Myth #4: I don’t make enough money.
While it is true that women, statistically, earn less than men, don’t count yourself out! The variety of loan programs currently available give flexibility among lenders on loan products and services that can be offered to a potential client.
In the event, your debt-to-income ratio (a percentage used to calculate your eligibility for a loan) is out of proportion, understand how close or far you are from the gap will help educate you on where you are headed. Further, there are several options to increase your income.
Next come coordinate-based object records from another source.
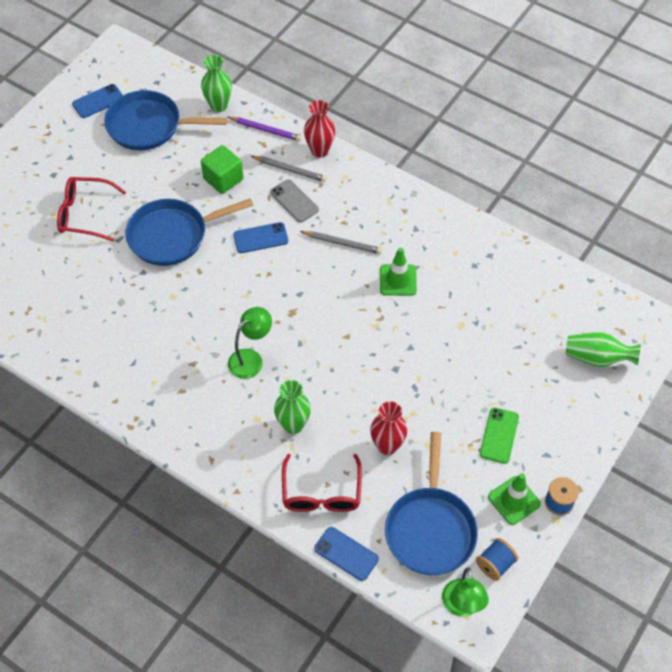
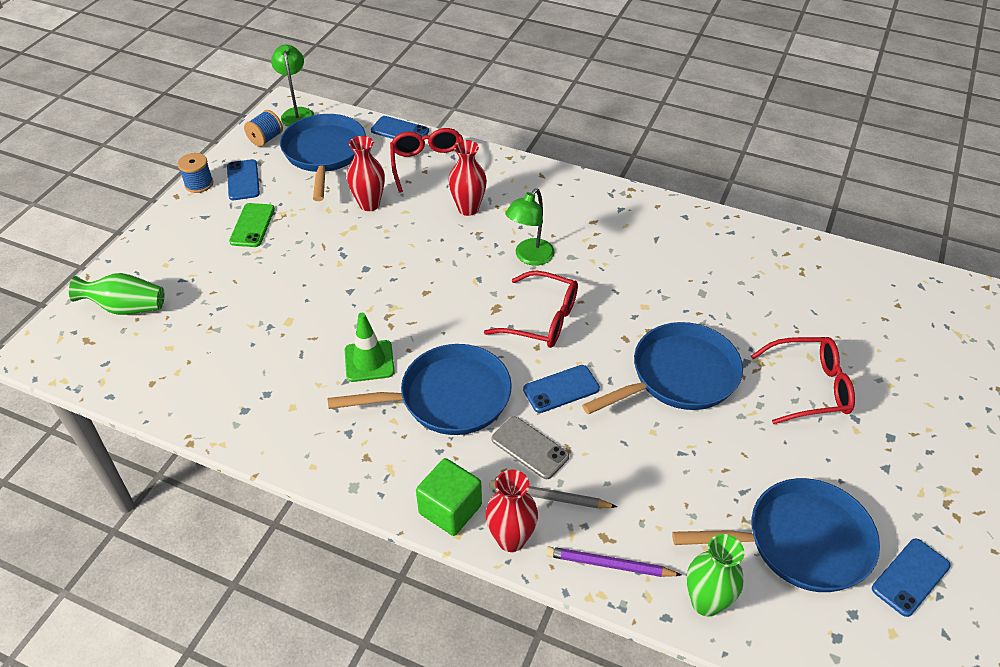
camera: 170 degrees right, 10 degrees down
green cube [201,145,243,194] -> green cube moved to [416,458,482,536]
green vase [274,380,311,434] -> red vase [448,140,487,216]
grey pencil [300,231,383,254] -> blue pan [327,344,512,435]
green traffic cone [488,473,541,525] -> blue phone [227,159,260,200]
none -> red glasses [484,271,578,348]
For example, consider picking up a second job for a limited amount of time. While this may be difficult as a single mom, it could be well worth it, if it affords you the opportunity to give your children stability. Additionally, there are many secondary business selling products, e.g. makeup, candles, skincare, that have proven to be quite successful for working mothers. Finally, with the availability of internet and home computers, the list of work from home jobs has expanded exponentially. Click HERE gives a few different creative job opportunities.
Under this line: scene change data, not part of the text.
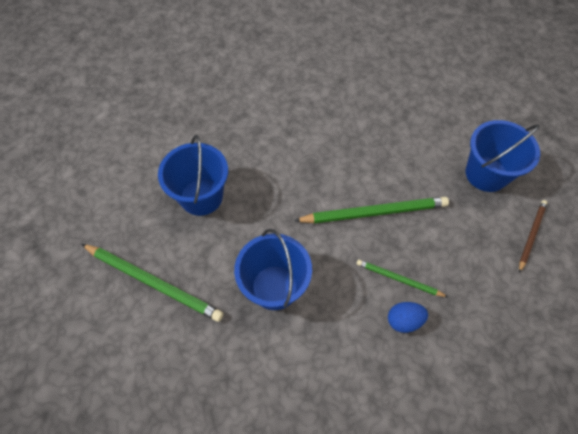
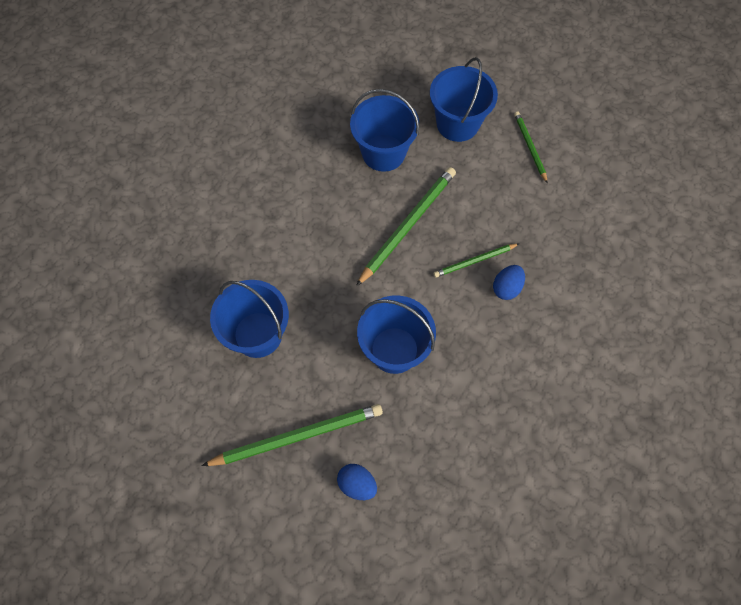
camera: 45 degrees left, 5 degrees up
brown pencil [519,200,547,273] -> green pencil [514,111,548,184]
none -> blue egg [337,464,377,500]
none -> blue bucket [350,89,419,172]

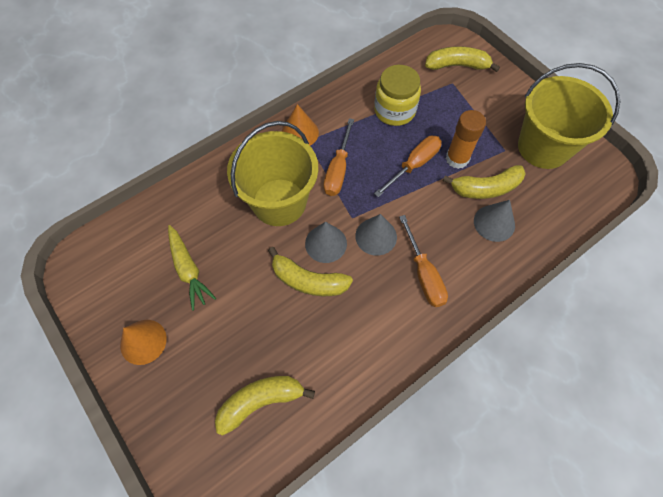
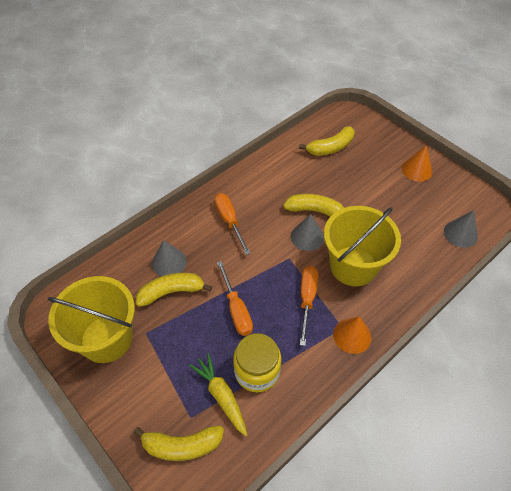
camera: 175 degrees right, 10 degrees down
yellow carrot [168,225,216,311] -> yellow carrot moved to [189,353,247,436]
grey cone [355,214,397,256] -> grey cone moved to [444,210,478,248]
orange screwdriver [374,136,442,197] -> orange screwdriver turned 60 degrees counterclockwise [217,261,253,336]
orange glue stick [446,110,486,169] -> none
Myth #5: I have to save thousands and thousands to become a homeowner.
There are a number of specialty loan programs out there to assist low and moderate-income families in becoming homeowners. And most require only nominal down payments. That said, there will be costs associated with your process, including closing costs (e.g. title, appraisal), inspections, and down payments. So it is important to create a savings plan to build for a future down payment or such incidentals.
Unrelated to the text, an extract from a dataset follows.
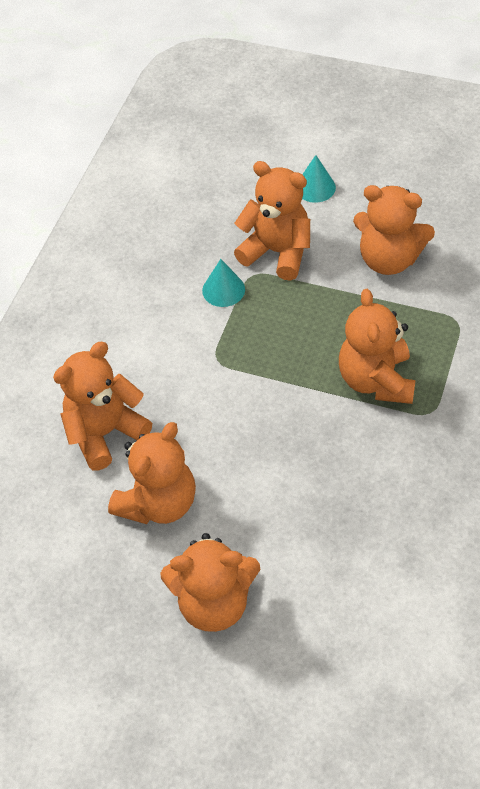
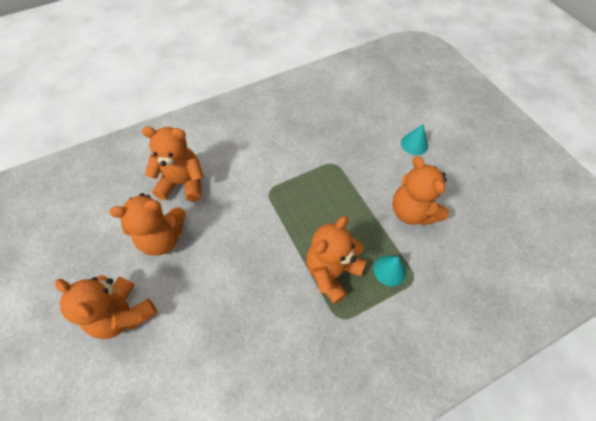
camera: 40 degrees right, 5 degrees up
turquoise cone [202,259,245,307] -> turquoise cone moved to [374,255,406,286]
orange teddy bear [234,161,310,281] -> none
Building up your savings account takes time and discipline. It is very easy to spend that savings on going out, nice clothes, and many other things that ultimately leave you not much to show for it. Consider sticking to the 10/10/80 rule. Pay God first. Pay yourself second. Pay your bills third. This says the first 10% of your income goes to tithe to your local church. This is Scriptural in both the Old and New Testament and a best-practice for Believers. The second 10% goes into a savings account. This should not be touched unless you have an actual emergency. The final 80% is what you have left to pay your bills and live off of. This can easily be done, and I have actually had many people come back to tell me they went to 10/20/70 pretty easily as well, which allows you to obviously save even faster.
Myth #6: I don’t have the time to get started on the process.
A homeowner application can often be completed with the ease and convenience of a home computer, at any time, day or night. On average, most applications take less than 15 minutes to complete. Once the application is complete, the lender will contact you within a few business days to give you appropriate next steps, including permission to pull your credit.
Once your credit is pulled, and your score is acceptable, it’s time to look at your loan options. There are many different programs out there with different guidelines, down payment options, income requirements, and debt ratio requirements. A strong mortgage lender will take the time to evaluate all options, explain them, and keep your best interest in mind.
Myth #7: Finding the right house can be difficult.
Select a realtor that will help you find your perfect home! Their job, literally, is to comb the newspapers, websites, and various MLS listings (an internal database they have access to), to find you potential homes that meet your specifications. That’s right. You outline what you want in a home, including price range, number of bedrooms, geographic location, school district, etc. And each home selection process is unique.
Finally, once you have followed all the aforementioned steps and are now pre-approved with a lender, you will be able to notify your realtor of the appropriate price range to search within.